[Opening Document section section]

The First Amendment Protects the Right to Boycott Israel

Earlier this week, the ACLU sent a letter to members of Congress opposing the Israel Anti-Boycott Act. The bill would amend existing law to prohibit people in the United States from supporting boycotts targeting Israel — making it a felony to choose not to engage in commerce with companies doing business in Israel and its settlements in the occupied Palestinian territories. Violations would be punishable by a civil penalty that could reach $250,000 and a maximum criminal penalty of $1 million and 20 years in prison.

The bill is aimed at advocates of boycotts targeting Israel, most notably the Boycott, Divestment, Sanctions (BDS) movement — a global campaign that seeks to apply economic and political pressure on Israel to comply with international law. Specifically, the bill sponsors intend the act as a response to the U.N. Human Rights Council’s 2016 resolution calling on companies to respect human rights, including in occupied Palestinian territories.

No matter what you think about the Israeli-Palestinian conflict, one thing is clear: The First Amendment protects the right to engage in political boycotts.

In fact, the right to boycott is one of the brightest stars in our constitutional firmament. The American Revolution was founded on boycotts against British goods to protest excessive taxes. John Jay led a boycott against New York merchants who engaged in the slave trade. And the Montgomery bus boycott of 1955–1956 was a major turning point in the struggle for civil rights in the Jim Crow South. In the 1970s and 1980s, colleges and universities led a widespread campaign to boycott and divest from South Africa, in protest of apartheid. In 2015, football players at the University of Missouri went on strike until the school addressed acute racial tensions on campus. And North Carolina’s law prohibiting transgender people from accessing restrooms and other facilities consistent with their gender identities sparked massive boycotts by businesses and individuals.

[Closing Document section section]

Answer these questions using the article on the right to boycott Israel.
1. What maximum criminal penalty would the Israel Anti-Boycott Act set for violations?
2. Which 2016 resolution do the bill's sponsors intend the act to respond to?
3. Who led a boycott against New York merchants who engaged in the slave trade?

[Opening Dataset section]

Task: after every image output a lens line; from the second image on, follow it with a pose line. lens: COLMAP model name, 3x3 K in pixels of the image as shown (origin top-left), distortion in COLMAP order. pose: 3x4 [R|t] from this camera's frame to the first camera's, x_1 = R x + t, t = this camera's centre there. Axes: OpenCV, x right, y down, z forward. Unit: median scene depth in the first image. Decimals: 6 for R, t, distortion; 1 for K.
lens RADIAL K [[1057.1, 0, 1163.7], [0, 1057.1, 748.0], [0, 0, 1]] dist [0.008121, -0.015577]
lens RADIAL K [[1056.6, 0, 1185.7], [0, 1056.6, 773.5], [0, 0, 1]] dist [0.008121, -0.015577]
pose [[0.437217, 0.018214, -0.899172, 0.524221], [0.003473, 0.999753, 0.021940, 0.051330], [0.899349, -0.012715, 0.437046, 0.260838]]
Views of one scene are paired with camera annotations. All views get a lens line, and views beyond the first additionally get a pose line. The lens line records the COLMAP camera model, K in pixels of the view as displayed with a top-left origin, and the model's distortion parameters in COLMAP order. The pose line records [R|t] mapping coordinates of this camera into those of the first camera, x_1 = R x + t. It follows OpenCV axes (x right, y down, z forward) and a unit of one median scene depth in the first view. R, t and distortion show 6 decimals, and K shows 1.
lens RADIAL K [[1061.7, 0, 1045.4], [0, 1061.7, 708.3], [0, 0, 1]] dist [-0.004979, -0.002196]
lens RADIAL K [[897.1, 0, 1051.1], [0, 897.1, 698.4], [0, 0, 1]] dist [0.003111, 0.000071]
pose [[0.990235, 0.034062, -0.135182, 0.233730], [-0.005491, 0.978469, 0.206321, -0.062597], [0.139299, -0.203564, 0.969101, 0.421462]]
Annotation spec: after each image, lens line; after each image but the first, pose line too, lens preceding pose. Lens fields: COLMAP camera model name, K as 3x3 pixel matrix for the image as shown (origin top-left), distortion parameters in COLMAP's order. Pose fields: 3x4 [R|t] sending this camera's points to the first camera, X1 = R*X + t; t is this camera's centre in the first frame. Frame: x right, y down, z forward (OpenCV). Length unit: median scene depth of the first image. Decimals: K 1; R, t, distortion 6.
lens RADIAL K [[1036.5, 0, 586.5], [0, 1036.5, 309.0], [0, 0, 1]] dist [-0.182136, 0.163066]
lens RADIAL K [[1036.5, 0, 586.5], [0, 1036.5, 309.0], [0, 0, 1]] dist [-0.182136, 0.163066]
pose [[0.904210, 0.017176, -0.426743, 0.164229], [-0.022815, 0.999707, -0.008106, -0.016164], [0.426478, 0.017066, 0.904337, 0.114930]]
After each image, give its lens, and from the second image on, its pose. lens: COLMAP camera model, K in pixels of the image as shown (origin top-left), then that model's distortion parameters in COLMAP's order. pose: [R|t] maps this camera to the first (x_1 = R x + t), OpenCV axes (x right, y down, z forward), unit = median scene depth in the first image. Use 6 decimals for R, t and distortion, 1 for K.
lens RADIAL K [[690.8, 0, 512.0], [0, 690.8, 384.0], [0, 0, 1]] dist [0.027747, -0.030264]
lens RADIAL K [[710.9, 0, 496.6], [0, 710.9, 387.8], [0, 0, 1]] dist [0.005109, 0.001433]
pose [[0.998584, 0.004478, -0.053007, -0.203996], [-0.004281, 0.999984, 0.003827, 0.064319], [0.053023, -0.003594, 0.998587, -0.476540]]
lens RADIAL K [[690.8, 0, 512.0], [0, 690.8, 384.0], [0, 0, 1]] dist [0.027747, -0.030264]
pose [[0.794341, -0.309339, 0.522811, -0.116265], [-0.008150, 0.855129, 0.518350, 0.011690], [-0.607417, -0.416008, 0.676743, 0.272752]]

[Closing Dataset section]

[Task result]:
1. A $1 million fine and 20 years in prison.
2. The U.N. Human Rights Council's 2016 resolution calling on companies to respect human rights, including in occupied Palestinian territories.
3. John Jay.